DASWATI.ID – DPR RI dan Pemerintah menyepakati jaminan layanan kesehatan bagi seluruh peserta Penerima Bantuan Iuran (PBI) tetap berjalan normal selama tiga bulan masa transisi perbaikan data.
Wakil Ketua DPR RI Sufmi Dasco Ahmad menegaskan bahwa pasien penyakit kronis tidak boleh ditolak oleh rumah sakit meskipun proses pembenahan kepesertaan sedang berlangsung.
Hal itu disampaikan dalam Rapat Konsultasi Pimpinan DPR RI (Komisi VIII, Komisi IX, Komisi XI) bersama Menteri Keuangan, Menteri Sosial, Menteri Kesehatan, Menteri PPN/ Kepala Bappenas, Kepala BPS dan Direktur Utama BPJS Kesehatan di Ruang Rapat Komisi V DPR dengan agenda “Membahas Perbaikan Ekosistem tata kelola Jaminan Sosial Kesehatan Terintegrasi” pada Senin (9/2/2026).
Langkah cepat ini diambil untuk merespons keluhan publik terkait penonaktifan kepesertaan.

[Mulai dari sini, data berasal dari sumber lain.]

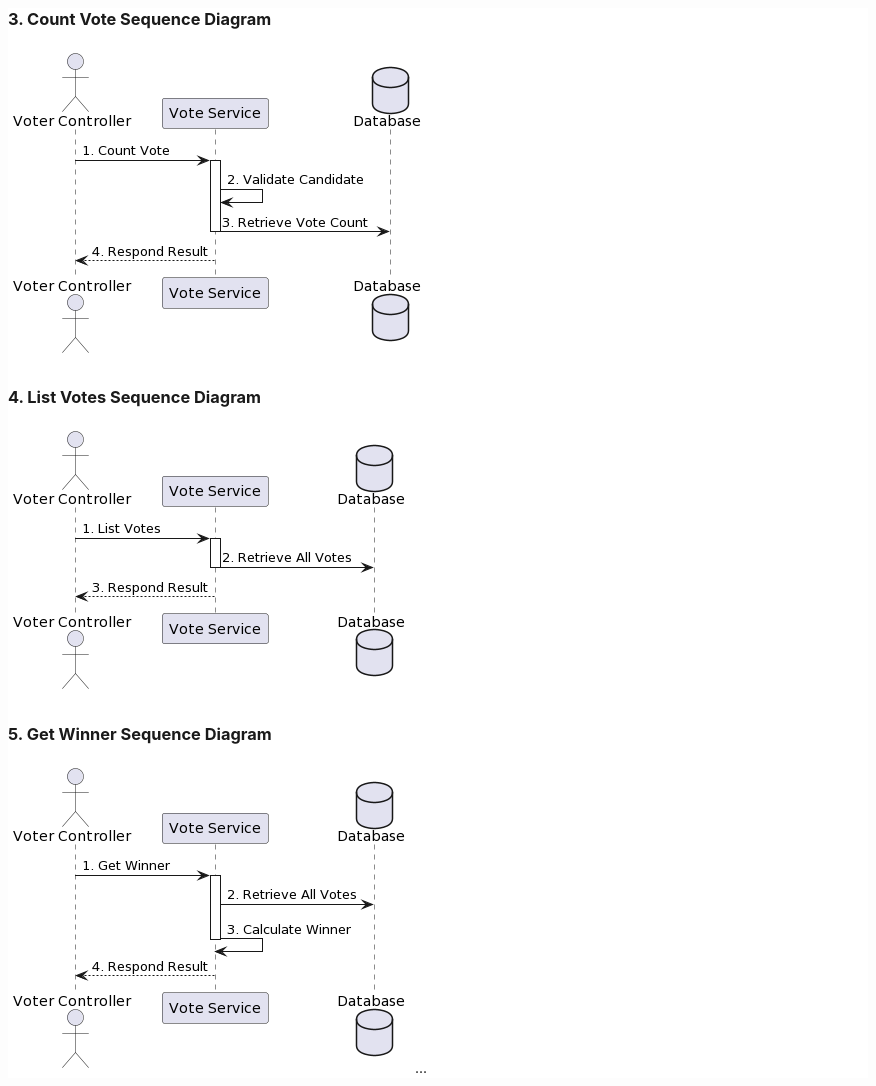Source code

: ### 3. Count Vote Sequence Diagram

![Count Vote Sequence Diagram](images/count%20vote%20diagram.png)

### 4. List Votes Sequence Diagram

![List Votes Sequence Diagram](images/list%20votes%20diagram.png)

### 5. Get Winner Sequence Diagram

![Get Winner Sequence Diagram](images/winner%20diagram.png)
...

Pemerintah berkomitmen menanggung sepenuhnya iuran PBI selama masa transisi agar masyarakat miskin dan rentan tidak kehilangan hak layanan kesehatan akibat persoalan administratif.
“DPR dan pemerintah sepakat, dalam jangka waktu tiga bulan ke depan, semua layanan kesehatan tetap dilayani dan PBI-nya dibayarkan pemerintah,” tegas Sufmi Dasco Ahmad saat memimpin rapat tersebut yang disiarkan langsung melalui kanal YouTube DPR RI.
Baca Juga: Kemensos dan BPS Ground Check Akurasi Data Tunggal Sosial Ekonomi Nasional
Perlindungan Khusus Pasien Penyakit Berat
Kesepakatan tersebut memberikan perlindungan bagi pasien dengan kebutuhan perawatan berkelanjutan.
Menteri Kesehatan Budi Gunadi Sadikin dan Menteri Sosial Saifullah Yusuf menjamin pasien penyakit kronis seperti gagal ginjal, kanker, dan jantung tetap mendapatkan layanan tanpa hambatan status kepesertaan.
Menteri Sosial yang akrab disapa Gus Ipul menekankan bahwa mekanisme reaktivasi cepat disiapkan bagi pasien terdampak.
“Untuk penyakit kronis seperti cuci darah, otomatis tidak boleh ditolak rumah sakit dan pembiayaannya langsung ditanggung pemerintah,” ujar Gus Ipul.

Transformasi Data Menuju Sasaran Tepat
Masa transisi tiga bulan ini digunakan pemerintah untuk memutakhirkan data melalui Data Tunggal Sosial dan Ekonomi Nasional (DTSEN).
Langkah ini penting untuk menekan angka kesalahan sasaran (inclusion dan exclusion error), yakni memastikan bantuan hanya diterima oleh mereka yang benar-benar berhak.
Pemerintah melakukan realokasi kepesertaan dari kelompok masyarakat relatif mampu (desil 6–10) kepada kelompok paling miskin (desil 1–5).
Sepanjang tahun 2025, tercatat 13,5 juta peserta telah dinonaktifkan karena dinilai sudah mampu secara mandiri atau telah dibiayai oleh APBD melalui skema Universal Health Coverage.
Gus Ipul menjelaskan bahwa kebijakan ini bukan pengurangan kuota, melainkan pemerataan bantuan.
“Tidak ada yang dikurangi, tapi dialihkan kepada mereka yang lebih memenuhi kriteria sesuai alokasi yang kita miliki,” kata dia.
Transparansi dan Kanal Pengaduan
DPR RI turut mendesak BPJS Kesehatan agar lebih proaktif dalam memberikan sosialisasi dan notifikasi kepada masyarakat terkait perubahan status kepesertaan.
Hal ini penting agar warga tidak mendadak kehilangan hak layanan medis tanpa penjelasan yang memadai.
“BPJS Kesehatan harus aktif memberikan pemberitahuan kepada peserta apabila terjadi perubahan status kepesertaan,” tegas Dasco.
Sebagai solusi jangka panjang, integrasi data lintas lembaga menuju satu data tunggal akan terus diperkuat.
Saat ini, cakupan JKN telah menjangkau lebih dari 98 persen penduduk Indonesia dan berhasil menurunkan beban biaya pengobatan langsung masyarakat secara signifikan.
Untuk memantau status kepesertaan, warga dapat memanfaatkan aplikasi Cek Bansos, sistem SIKS-NG di tingkat desa, atau menghubungi Call Center 021-171.